Why is sequential access still faster than random access on an SSD (author claim...

banachtarski · on July 26, 2016

Regardless of the physical medium (SSD vs spinning disk) data is read in pages, in much the same way data from main memory is read to the CPU caches in chunks (called cache lines). Reading from either source byte by byte is extremely slow. Intuitively then, reading adjacent bytes on a disk will be faster. No matter how fast reading the page is, reading one page is always going to be faster than reading two. SSDs make random access faster than compared to a spinning disk (lower latency/seek time) but it can't break the laws of physics and make two seeks the same cost as one.

cmurphycode · on July 26, 2016

Just to clarify, I think you meant to ask why random access is still slower than sequential on ssd.

Writes smaller than the ssd erase size are more expensive per byte because of write amplification. This is not nearly as big of a factor as for disks, but it does seem to matter even on enterprise flash, if you benchmark properly (truly random and enough data so that it cannot be buffered by clever controllers). And as my sibling comment mentioned, the write amplification wastes flash lifetime, too!

On enterprise flash, I've found that random reads top out at the same bandwidth ad sequential reads, but it takes a LOT of parallelism to get there, so sequential reading, if possible, is still nice (let the controller do the parallelism for you!)

russell_sears · on July 26, 2016

There are two effects at play. If you're reading a multiple of a flash page at a time, then you can get random bandwidth to match sequential. Under the hood, decent SSDs actually round robin sequential reads across all of the underlying hardware, so they can run as fast as whatever their bottleneck resource is. The bottleneck could be error correction, the SATA link, or the channels (copper traces) between the NAND and the controller, for example. Random reads with enough parallelism give the SSD enough scheduling freedom to have the same throughput as sequential.

The second effect comes from the fact that application data is rarely exactly the same size as a flash page. If you group all the related data on one page, then you don't waste time transferring bits you won't look at. B-Trees sort of do this, but they leave holes in pages so they can support efficient inserts (a good SSD or database will compress the holes, but that doesn't help random reads much, since it's still going to transfer entire flash pages to the SSD controller).

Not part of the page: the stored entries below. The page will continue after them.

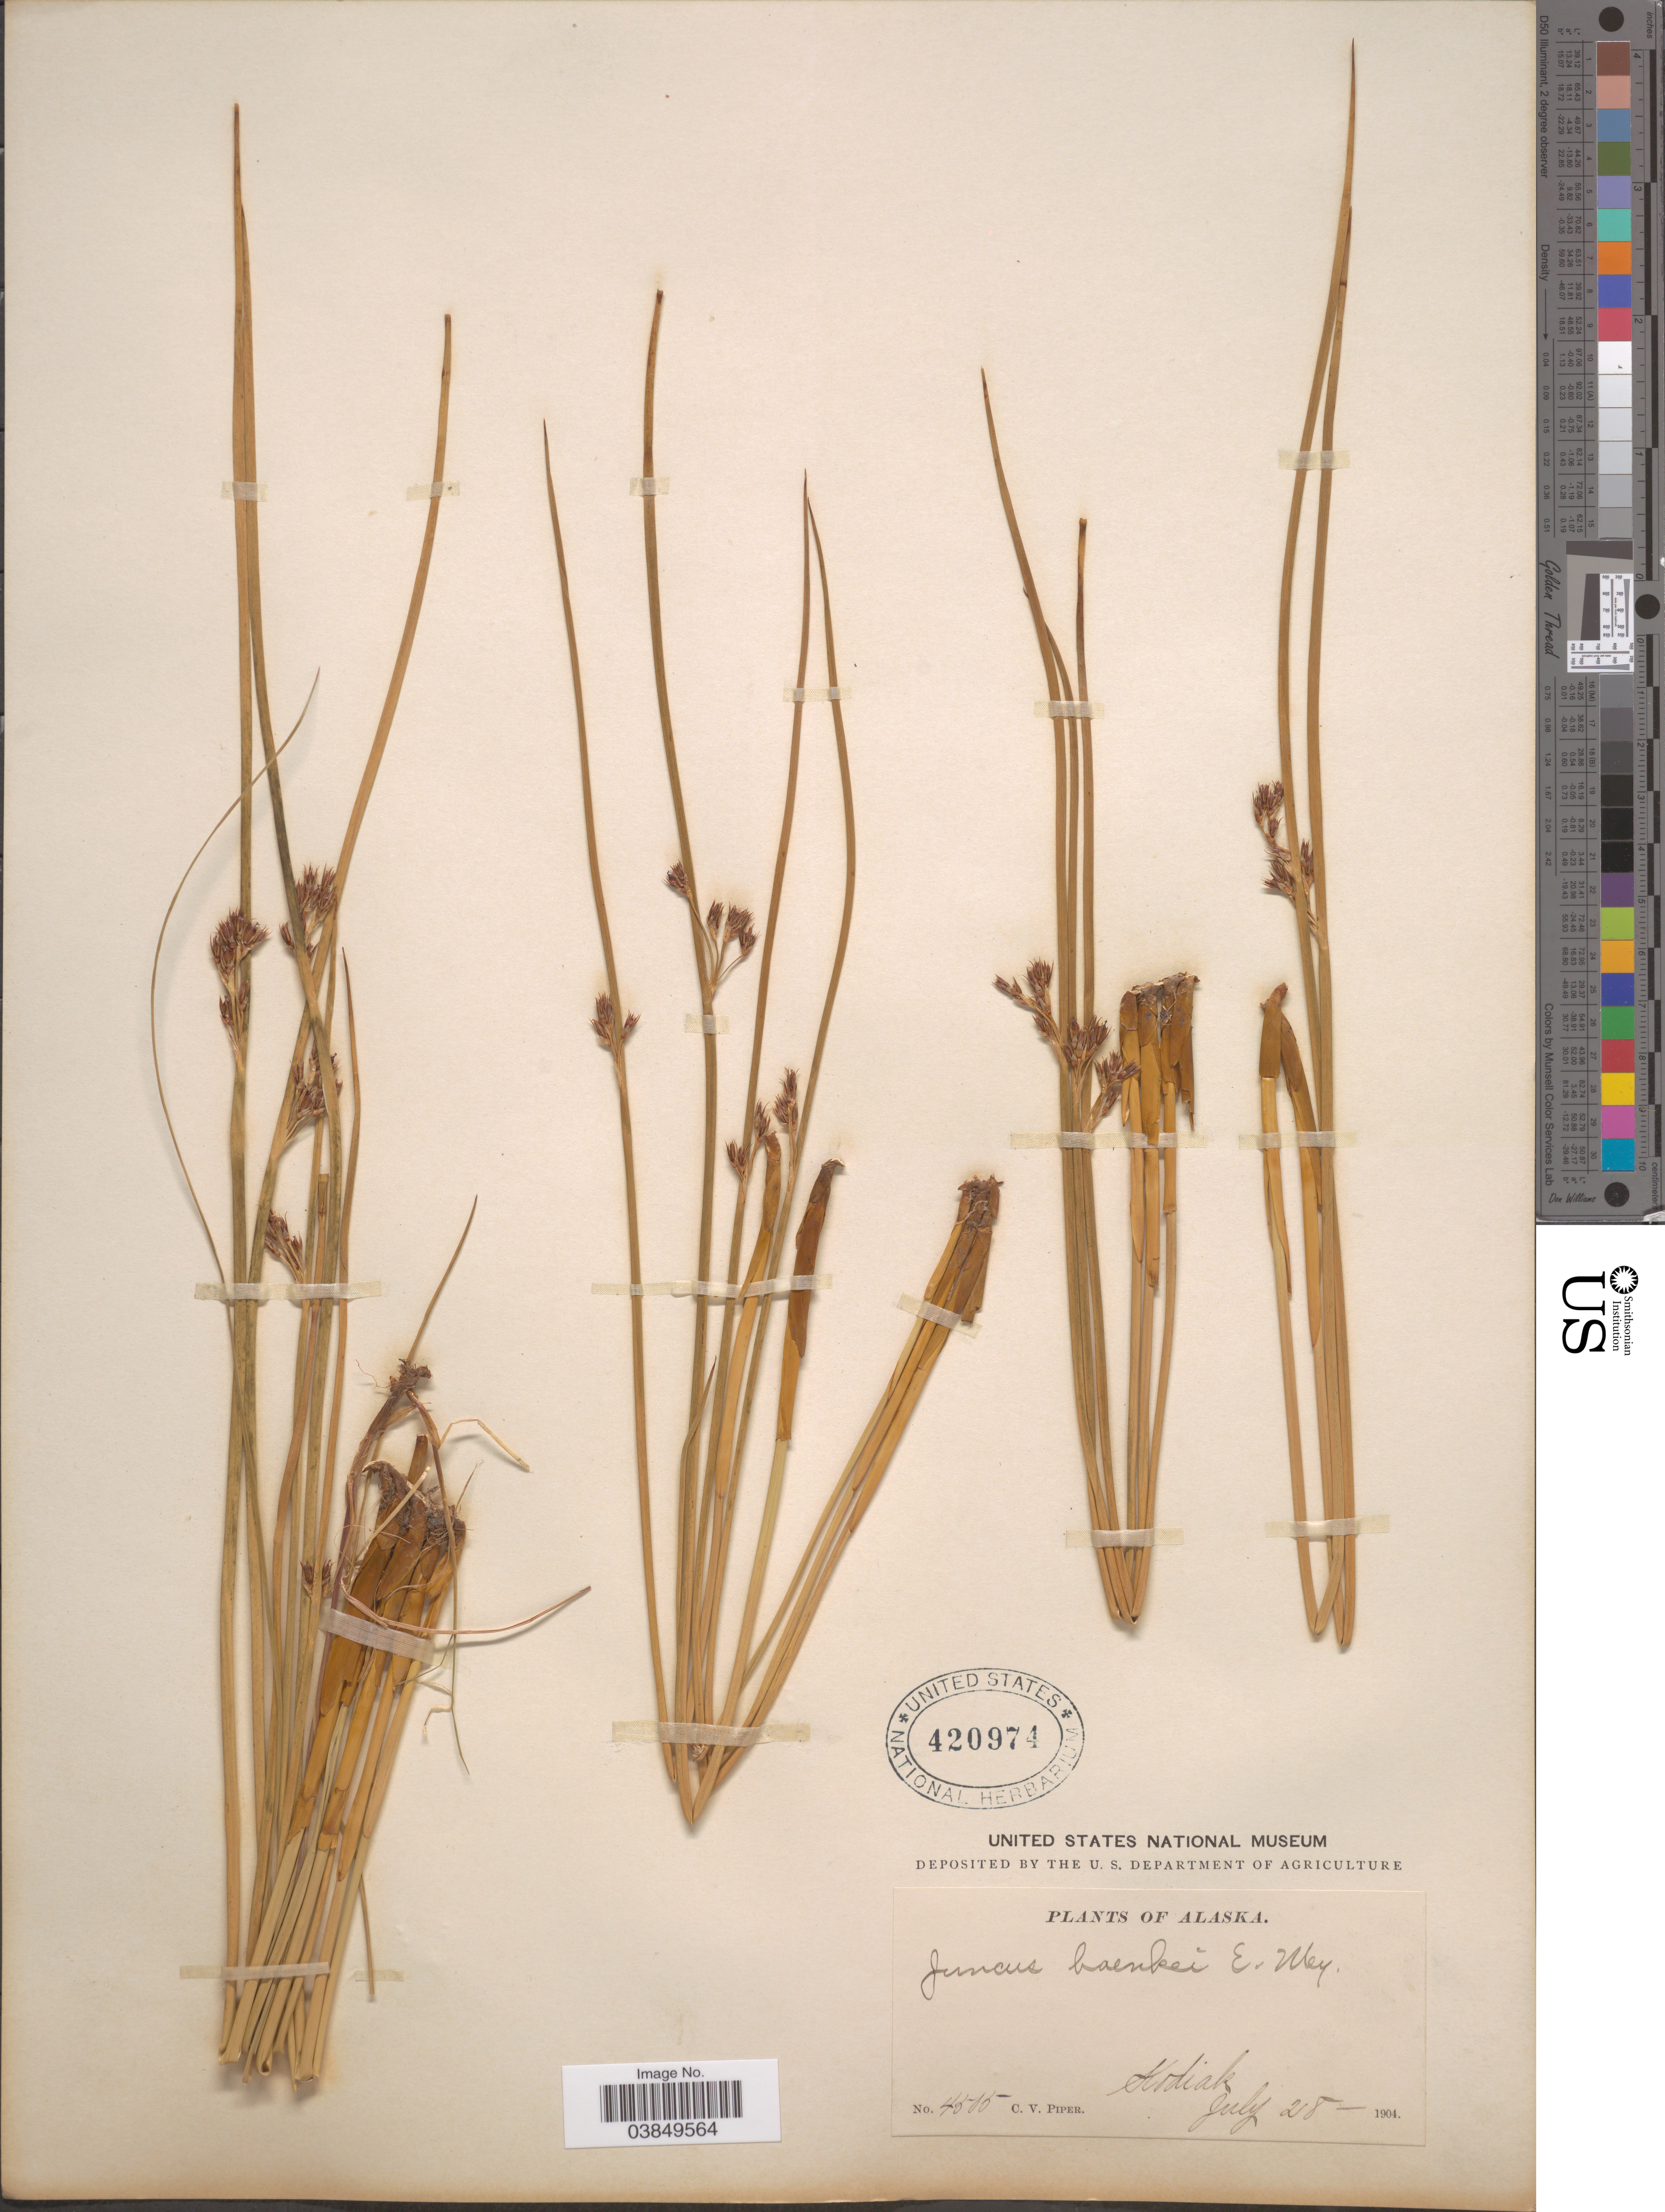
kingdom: Plantae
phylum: Tracheophyta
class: Liliopsida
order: Poales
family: Juncaceae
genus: Juncus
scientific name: Juncus balticus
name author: Willd.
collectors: C. V. Piper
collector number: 4505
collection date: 1904-07-28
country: United States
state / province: Alaska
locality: Kodiak.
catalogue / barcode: US 420974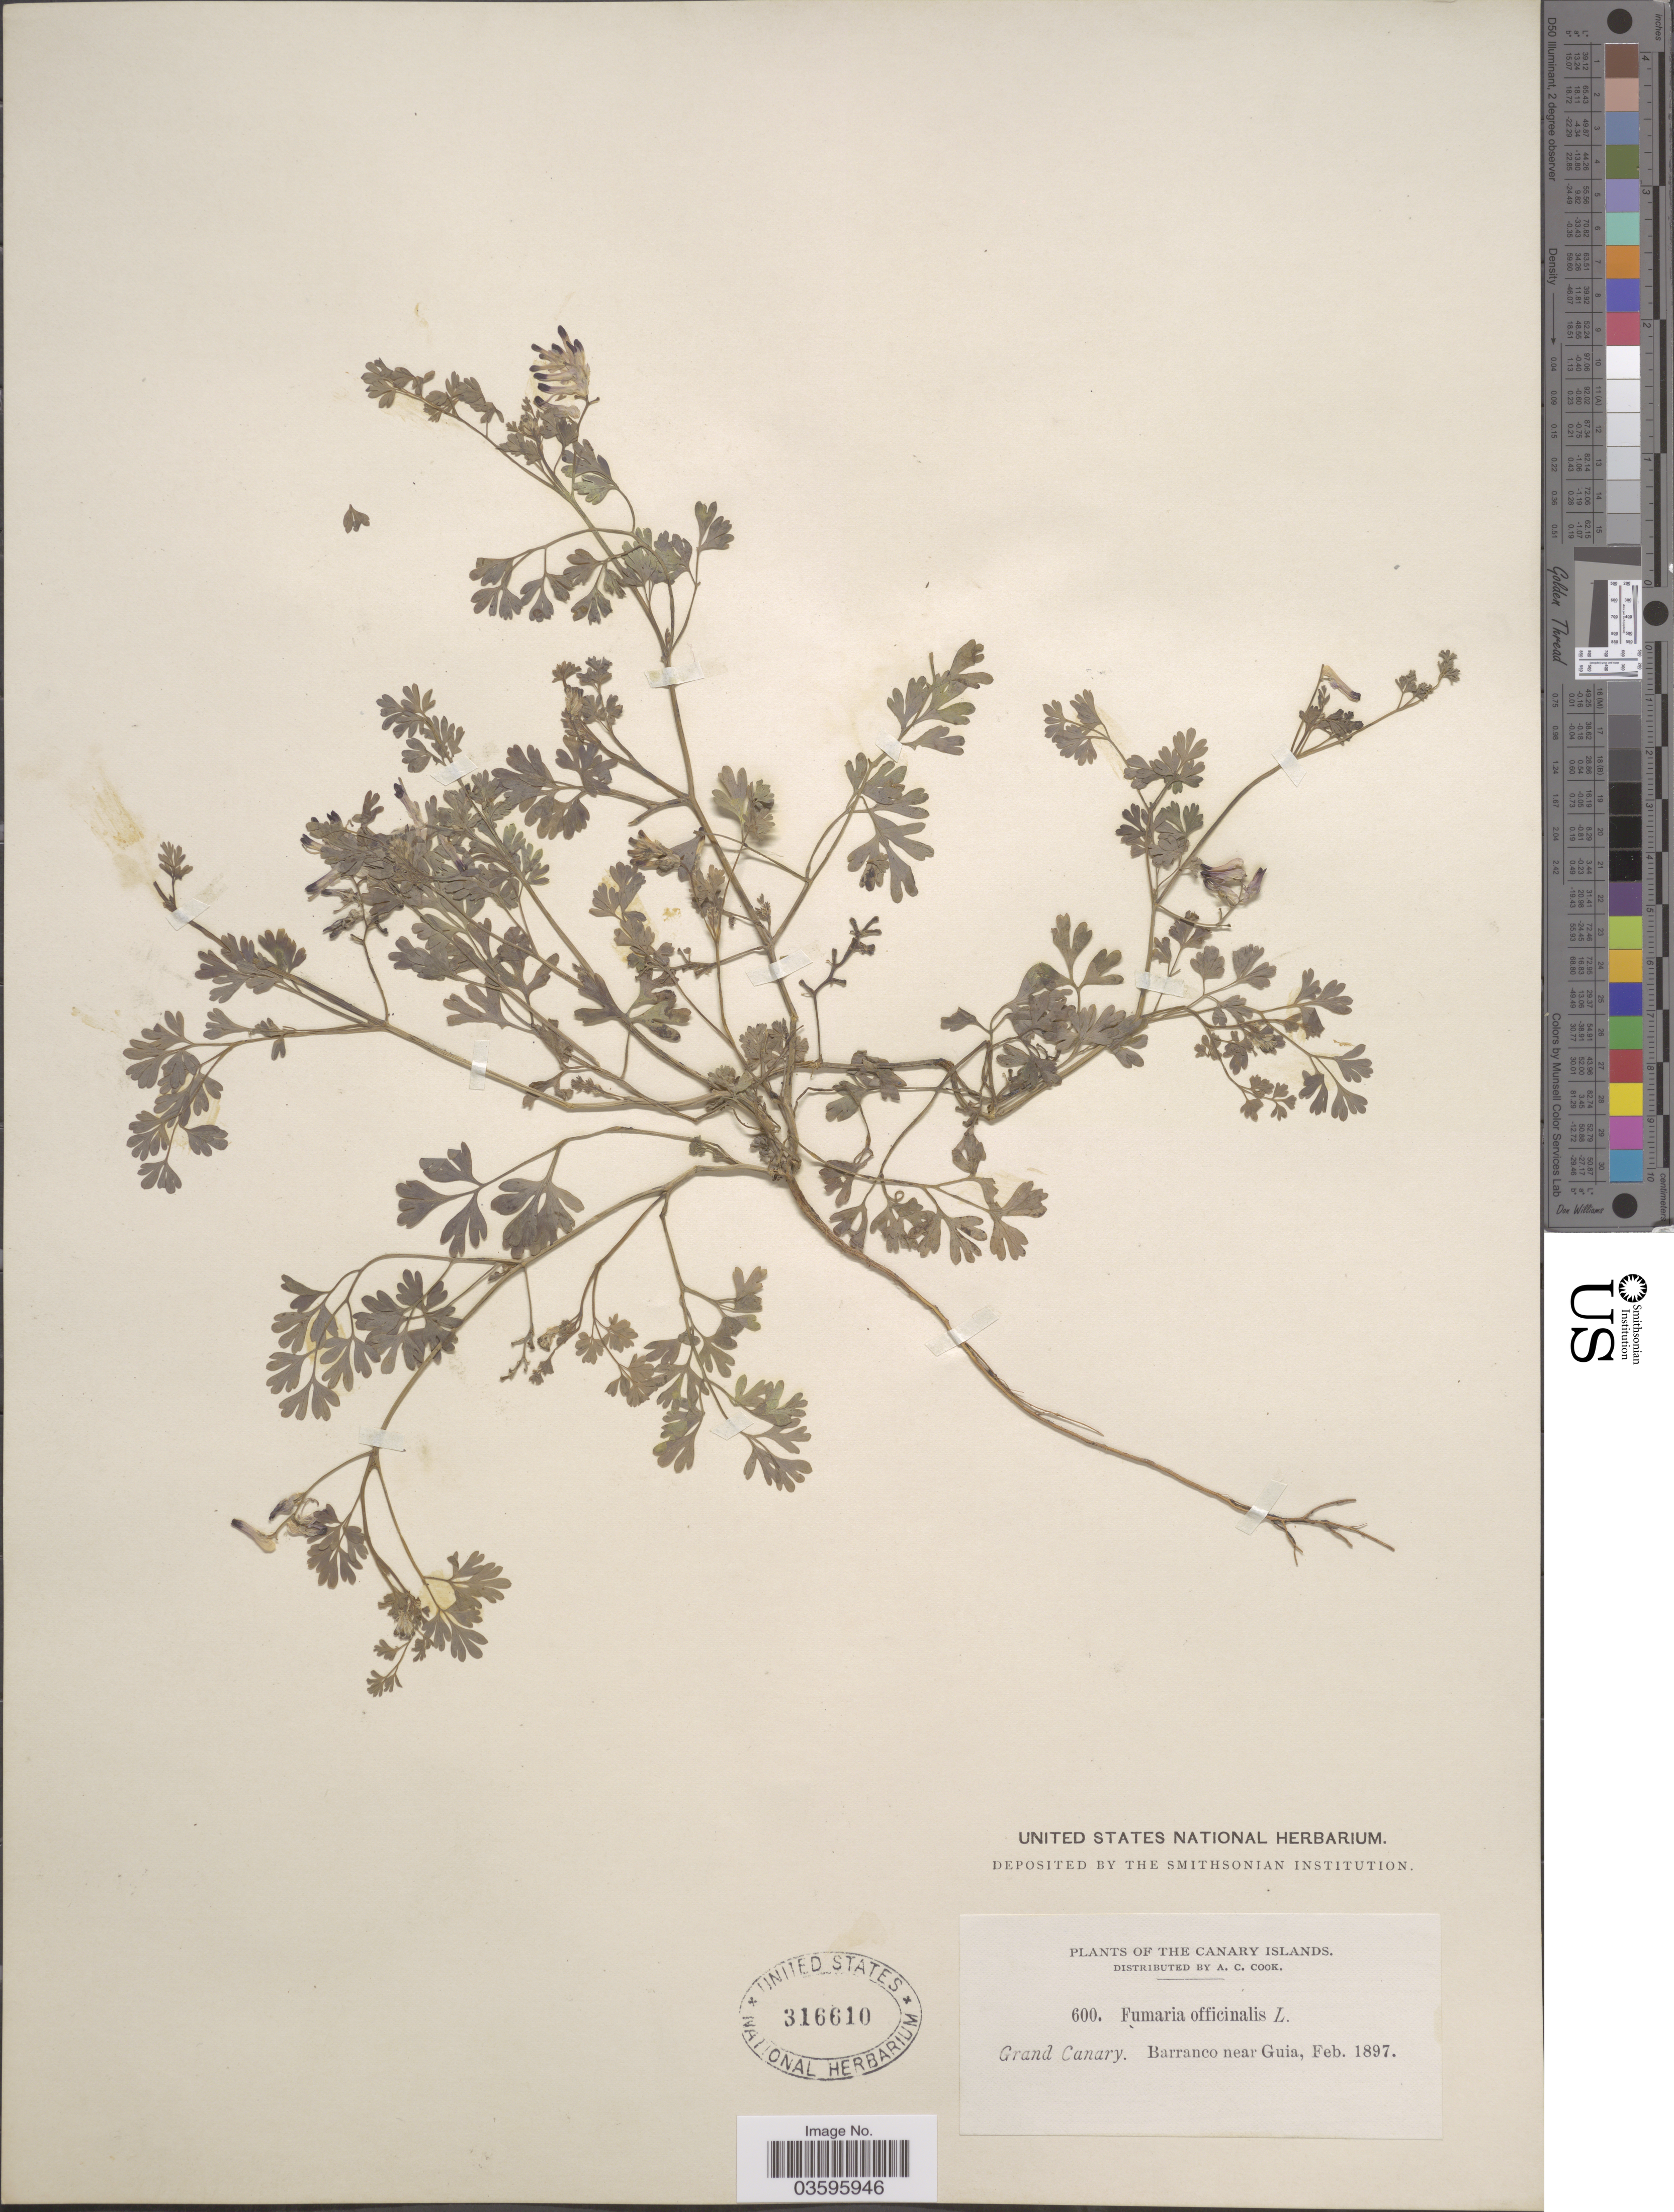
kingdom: Plantae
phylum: Tracheophyta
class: Magnoliopsida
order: Ranunculales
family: Papaveraceae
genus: Fumaria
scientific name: Fumaria officinalis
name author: L.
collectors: A. Cook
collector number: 600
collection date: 1897-02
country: Spain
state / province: Canarias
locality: The Canary Islands. Grand Canary. Barranco near Guia.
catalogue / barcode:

LSM-Trees push things a bit further, since new data ends up being grouped on higher levels of the tree. When I was benchmarking bLSM's predecessor, I worked out the expected throughput on the back of an envelope while I was waiting for results. It did much better than expected, since the benchmark heavily favored recently created data! YMMV, of course.

cmrdporcupine · on July 26, 2016

Oops yeah thanks I meant to write the opposite, edited.

Guvante · on July 26, 2016

SSD's write at the page level. If you are flipping bits in a page it has to read the page, update the bits you asked it to update and then write that page somewhere else (for wear leveling purposes).

Thus the cost to do a write that doesn't completely replace the page is a per page cost, not a per byte cost. Thus if you have very small writes you are going to get terrible performance. By extension this also leads to write amplification from a wear perspective.

cmrdporcupine · on July 26, 2016

Thanks, makes sense. Though there isn't the cost of seek time associated with magnetic media, there is the cost of rewriting the whole page.